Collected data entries
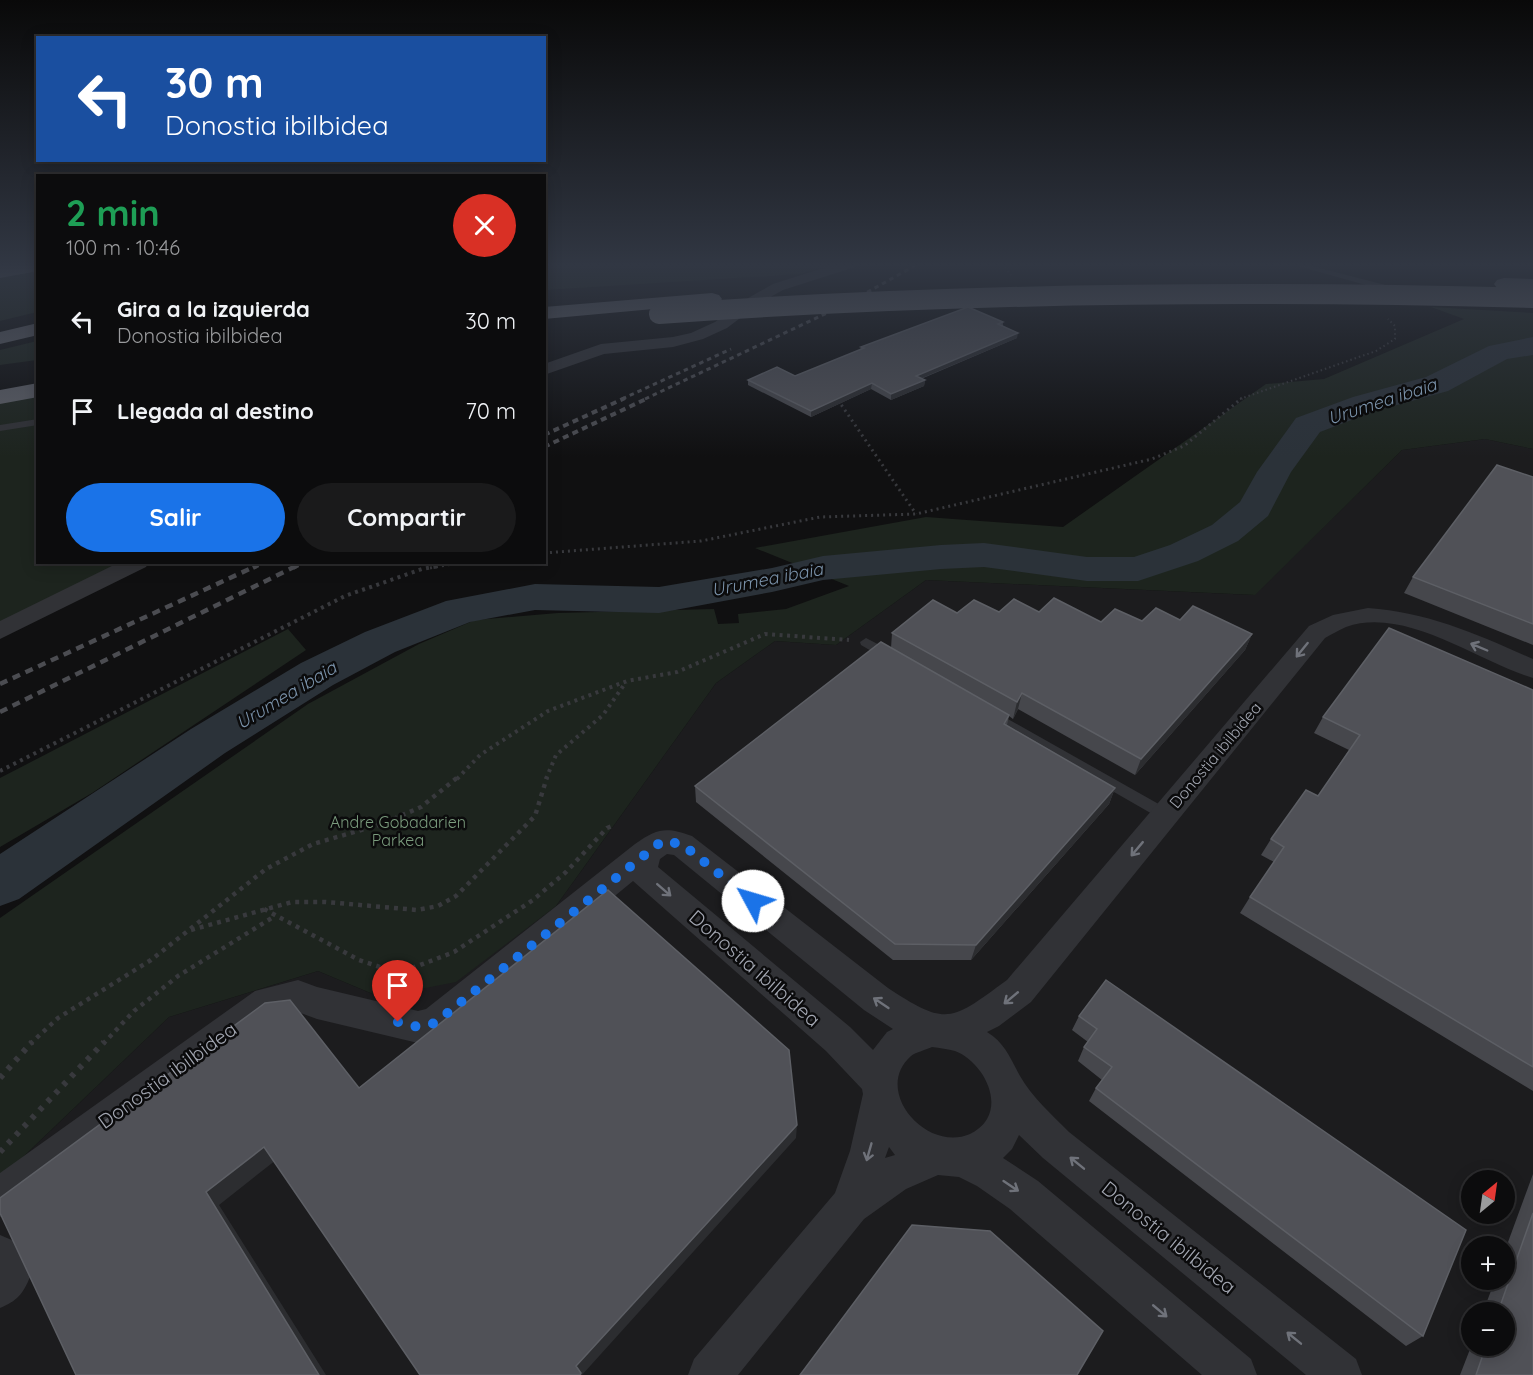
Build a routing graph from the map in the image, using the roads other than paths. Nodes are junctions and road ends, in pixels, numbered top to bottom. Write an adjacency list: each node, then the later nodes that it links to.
1 (714, 328): 4 (street)
2 (36, 329): 3 (highway)
3 (0, 338)
4 (546, 369)
5 (36, 371): 6 (highway)
6 (5, 380): 7 (highway)
7 (36, 381)
8 (36, 390): 9 (highway)
9 (0, 397)
10 (36, 422): 11 (lane)
11 (0, 428)
12 (134, 564): 13 (street)
13 (0, 631)
14 (866, 642): 15 (lane)
15 (907, 666)
16 (1533, 669): 18 (street, Donostia ibilbidea, one-way to 18)
17 (979, 707): 18 (lane)
18 (1166, 815): 20 (street, Donostia ibilbidea, one-way to 20)
19 (646, 853): 20 (street, Donostia ibilbidea, one-way to 19); 21 (street, Donostia ibilbidea, one-way to 21); 24 (street, Donostia ibilbidea)
20 (940, 1031): 21 (street); 22 (street)
21 (880, 1089): 23 (street); 25 (street, one-way to 25)
22 (1008, 1089): 23 (street); 30 (street, Donostia ibilbidea, one-way to 22)
23 (948, 1157): 25 (street); 29 (street, one-way to 29)
24 (0, 1197)
25 (850, 1205): 28 (street)
26 (0, 1255): 27 (street)
27 (0, 1287)
28 (710, 1375)
29 (1236, 1375)
30 (1340, 1375)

## What the exercise asks
Every entry above should be duplicated exactly. Do not include the images.

## Answer section
Build a routing graph from the map in the image, using the roads other than paths. Nodes are junctions and road ends, in pixels, numbered top to bottom. Write an adjacency list: each node, then the later nodes that it links to.
1 (714, 328): 4 (street)
2 (36, 329): 3 (highway)
3 (0, 338)
4 (546, 369)
5 (36, 371): 6 (highway)
6 (5, 380): 7 (highway)
7 (36, 381)
8 (36, 390): 9 (highway)
9 (0, 397)
10 (36, 422): 11 (lane)
11 (0, 428)
12 (134, 564): 13 (street)
13 (0, 631)
14 (866, 642): 15 (lane)
15 (907, 666)
16 (1533, 669): 18 (street, Donostia ibilbidea, one-way to 18)
17 (979, 707): 18 (lane)
18 (1166, 815): 20 (street, Donostia ibilbidea, one-way to 20)
19 (646, 853): 20 (street, Donostia ibilbidea, one-way to 19); 21 (street, Donostia ibilbidea, one-way to 21); 24 (street, Donostia ibilbidea)
20 (940, 1031): 21 (street); 22 (street)
21 (880, 1089): 23 (street); 25 (street, one-way to 25)
22 (1008, 1089): 23 (street); 30 (street, Donostia ibilbidea, one-way to 22)
23 (948, 1157): 25 (street); 29 (street, one-way to 29)
24 (0, 1197)
25 (850, 1205): 28 (street)
26 (0, 1255): 27 (street)
27 (0, 1287)
28 (710, 1375)
29 (1236, 1375)
30 (1340, 1375)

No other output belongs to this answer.